Find the line below that contains "Immobilizer". Transcribe it and every line after it exactly, adding nothing.

Start of Provided material

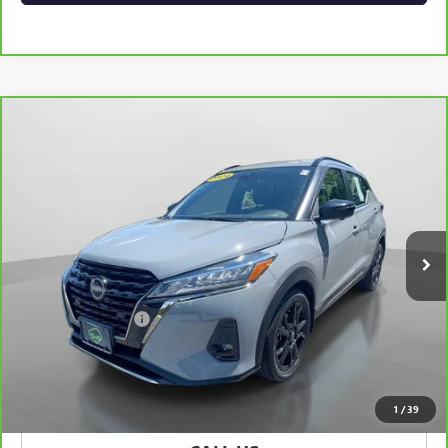
Compare Vehicle
CARBRAVO
2024
NISSAN KICKS
SR XTRONIC
$20,075
CVT
HUDSON PRICE
Special Offer
VIN:
3N1CP5DV2RL487393
Stock:
32096
Model:
21214
38,191 mi
Ext.
Int.
Less
Retail Price
$19,900
Documentation Fee
+$175
Hudson Price
$20,075
VIEW & BUY
1
/
39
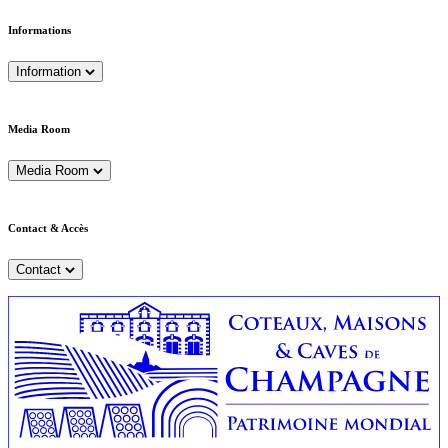
Informations
Information
Media Room
Media Room
Contact & Accès
Contact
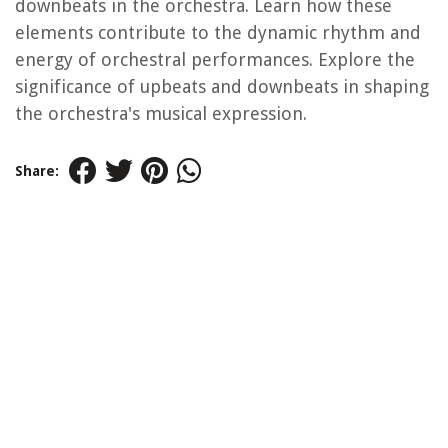
downbeats in the orchestra. Learn how these
elements contribute to the dynamic rhythm and
energy of orchestral performances. Explore the
significance of upbeats and downbeats in shaping
the orchestra's musical expression.
Share:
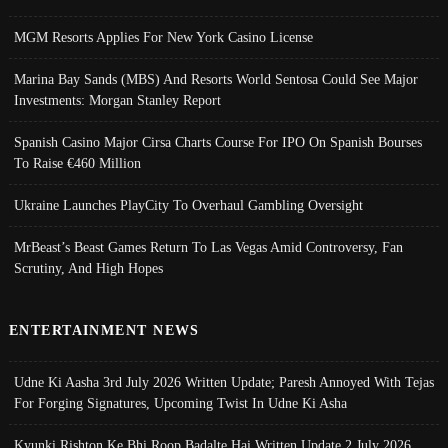
MGM Resorts Applies For New York Casino License
Marina Bay Sands (MBS) And Resorts World Sentosa Could See Major
Investments: Morgan Stanley Report
Spanish Casino Major Cirsa Charts Course For IPO On Spanish Bourses
To Raise €460 Million
Ukraine Launches PlayCity To Overhaul Gambling Oversight
MrBeast’s Beast Games Return To Las Vegas Amid Controversy, Fan
Scrutiny, And High Hopes
ENTERTAINMENT NEWS
Udne Ki Aasha 3rd July 2026 Written Update; Paresh Annoyed With Tejas
For Forging Signatures, Upcoming Twist In Udne Ki Asha
Kyunki Rishton Ke Bhi Roop Badalte Hai Written Update 2 July 2026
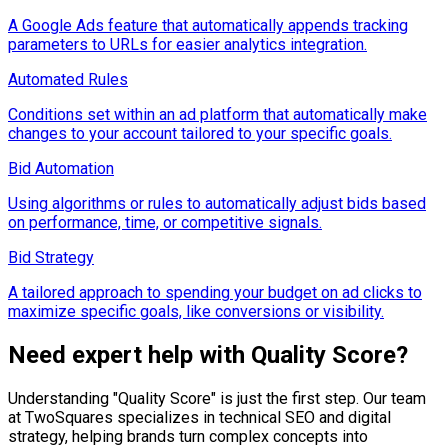
A Google Ads feature that automatically appends tracking
parameters to URLs for easier analytics integration.
Automated Rules
Conditions set within an ad platform that automatically make
changes to your account tailored to your specific goals.
Bid Automation
Using algorithms or rules to automatically adjust bids based
on performance, time, or competitive signals.
Bid Strategy
A tailored approach to spending your budget on ad clicks to
maximize specific goals, like conversions or visibility.
Need expert help with
Quality Score
?
Understanding "
Quality Score
" is just the first step. Our team
at TwoSquares specializes in technical SEO and digital
strategy, helping brands turn complex concepts into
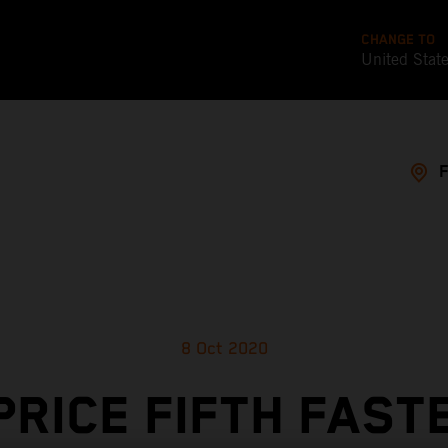
CHANGE TO
United Stat
8 Oct 2020
PRICE FIFTH FAST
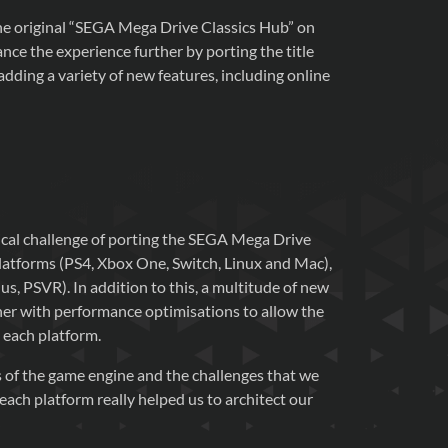
the original “SEGA Mega Drive Classics Hub” on
ce the experience further by porting the title
dding a variety of new features, including online
nical challenge of porting the SEGA Mega Drive
latforms (PS4, Xbox One, Switch, Linux and Mac),
s, PSVR). In addition to this, a multitude of new
er with performance optimisations to allow the
 each platform.
 of the game engine and the challenges that we
ach platform really helped us to architect our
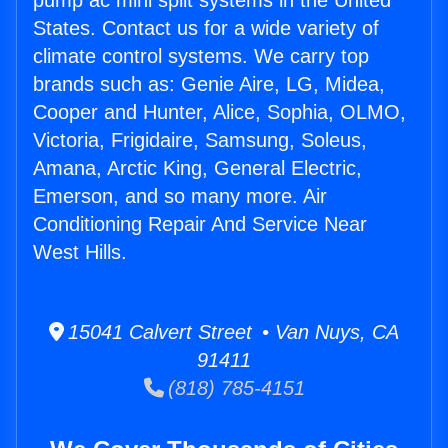
pump ac mini split systems in the United
States. Contact us for a wide variety of
climate control systems. We carry top
brands such as: Genie Aire, LG, Midea,
Cooper and Hunter, Alice, Sophia, OLMO,
Victoria, Frigidaire, Samsung, Soleus,
Amana, Arctic King, General Electric,
Emerson, and so many more. Air
Conditioning Repair And Service Near
West Hills.
15041 Calvert Street • Van Nuys, CA
91411
(818) 785-4151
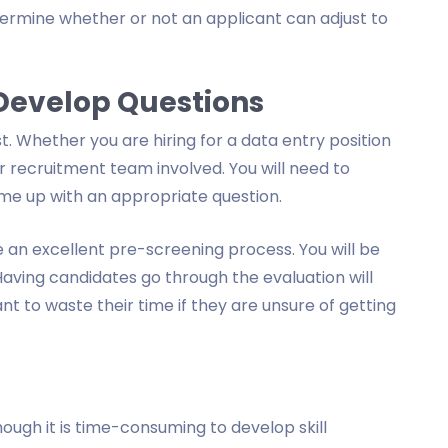
ermine whether or not an applicant can adjust to
 Develop Questions
. Whether you are hiring for a data entry position
r recruitment team involved. You will need to
me up with an appropriate question.
 an excellent pre-screening process. You will be
Having candidates go through the evaluation will
 to waste their time if they are unsure of getting
hough it is time-consuming to develop skill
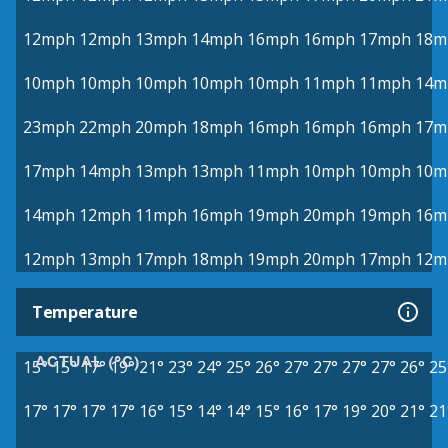
12mph
12mph
13mph
14mph
16mph
16mph
17mph
18m
10mph
10mph
10mph
10mph
10mph
11mph
11mph
14m
23mph
22mph
20mph
18mph
16mph
16mph
16mph
17m
17mph
14mph
13mph
13mph
11mph
10mph
10mph
10m
14mph
12mph
11mph
16mph
19mph
20mph
19mph
16m
12mph
13mph
17mph
18mph
19mph
20mph
17mph
12m
Temperature
ACTUAL (°C)
15°
15°
17°
19°
21°
23°
24°
25°
26°
27°
27°
27°
27°
26°
25
17°
17°
17°
17°
16°
15°
14°
14°
15°
16°
17°
19°
20°
21°
21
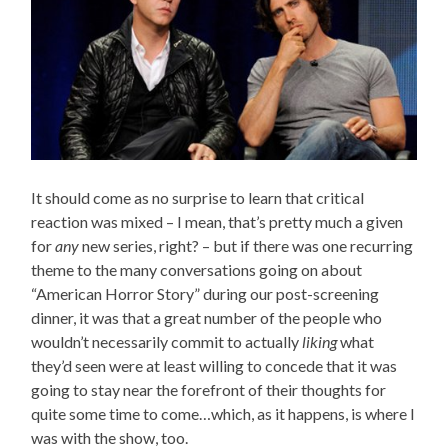
It should come as no surprise to learn that critical
reaction was mixed – I mean, that’s pretty much a given
for
any
new series, right? – but if there was one recurring
theme to the many conversations going on about
“American Horror Story” during our post-screening
dinner, it was that a great number of the people who
wouldn’t necessarily commit to actually
liking
what
they’d seen were at least willing to concede that it was
going to stay near the forefront of their thoughts for
quite some time to come…which, as it happens, is where I
was with the show, too.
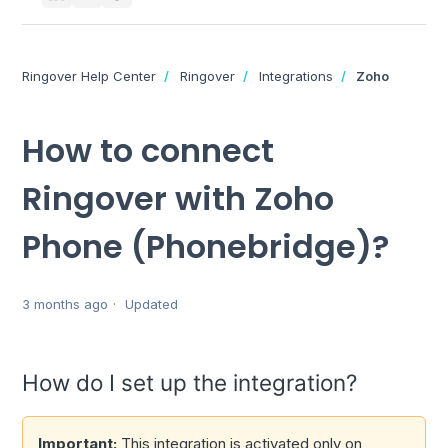
Ringover Help Center
Ringover
Integrations
Zoho
How to connect
Ringover with Zoho
Phone (Phonebridge)?
3 months ago
Updated
How do I set up the integration?
Important:
This integration is activated only on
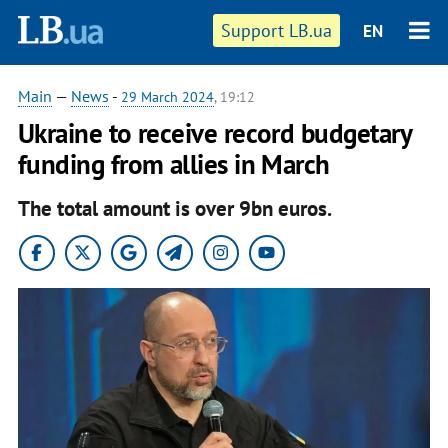
Support LB.ua
EN
Main
—
News
-
29 March 2024
, 19:12
Ukraine to receive record budgetary
funding from allies in March
The total amount is over 9bn euros.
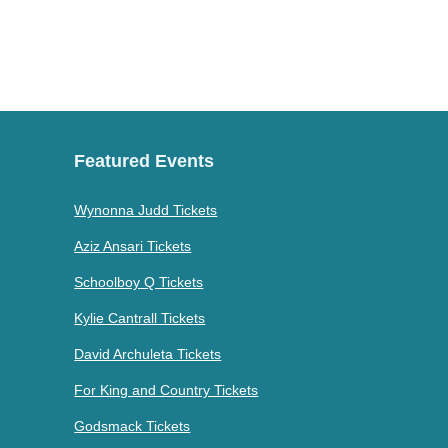
Featured Events
Wynonna Judd Tickets
Aziz Ansari Tickets
Schoolboy Q Tickets
Kylie Cantrall Tickets
David Archuleta Tickets
For King and Country Tickets
Godsmack Tickets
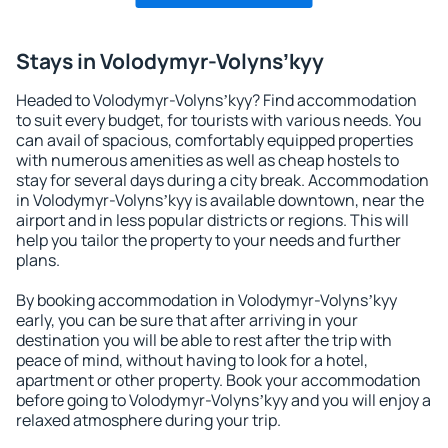
Stays in Volodymyr-Volynsʼkyy
Headed to Volodymyr-Volynsʼkyy? Find accommodation
to suit every budget, for tourists with various needs. You
can avail of spacious, comfortably equipped properties
with numerous amenities as well as cheap hostels to
stay for several days during a city break. Accommodation
in Volodymyr-Volynsʼkyy is available downtown, near the
airport and in less popular districts or regions. This will
help you tailor the property to your needs and further
plans.
By booking accommodation in Volodymyr-Volynsʼkyy
early, you can be sure that after arriving in your
destination you will be able to rest after the trip with
peace of mind, without having to look for a hotel,
apartment or other property. Book your accommodation
before going to Volodymyr-Volynsʼkyy and you will enjoy a
relaxed atmosphere during your trip.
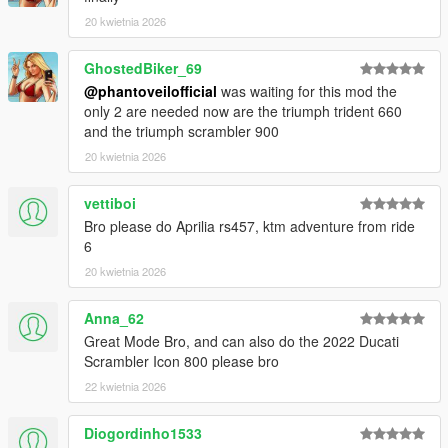
Conversion and screenshots Phantoveil Official
20 kwietnia 2026
Additional Information
GhostedBiker_69
Made with focus on quality and performance
@phantoveilofficial
was waiting for this mod the
Feedback is welcome for future updates
only 2 are needed now are the triumph trident 660
Reuploading is not allowed
and the triumph scrambler 900
20 kwietnia 2026
vettiboi
Bro please do Aprilia rs457, ktm adventure from ride
6
20 kwietnia 2026
Anna_62
Great Mode Bro, and can also do the 2022 Ducati
Scrambler Icon 800 please bro
22 kwietnia 2026
Diogordinho1533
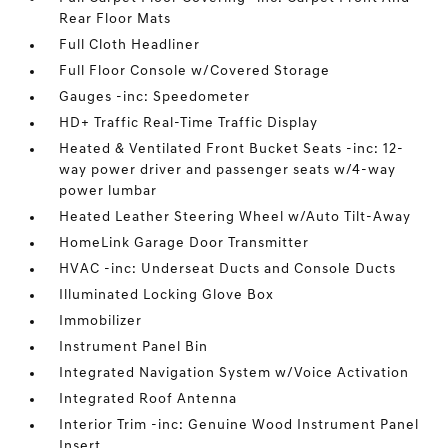
Rear Floor Mats
Full Cloth Headliner
Full Floor Console w/Covered Storage
Gauges -inc: Speedometer
HD+ Traffic Real-Time Traffic Display
Heated & Ventilated Front Bucket Seats -inc: 12-
way power driver and passenger seats w/4-way
power lumbar
Heated Leather Steering Wheel w/Auto Tilt-Away
HomeLink Garage Door Transmitter
HVAC -inc: Underseat Ducts and Console Ducts
Illuminated Locking Glove Box
Immobilizer
Instrument Panel Bin
Integrated Navigation System w/Voice Activation
Integrated Roof Antenna
Interior Trim -inc: Genuine Wood Instrument Panel
Insert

End of Provided material

= Exercise solution =
Immobilizer
Instrument Panel Bin
Integrated Navigation System w/Voice Activation
Integrated Roof Antenna
Interior Trim -inc: Genuine Wood Instrument Panel
Insert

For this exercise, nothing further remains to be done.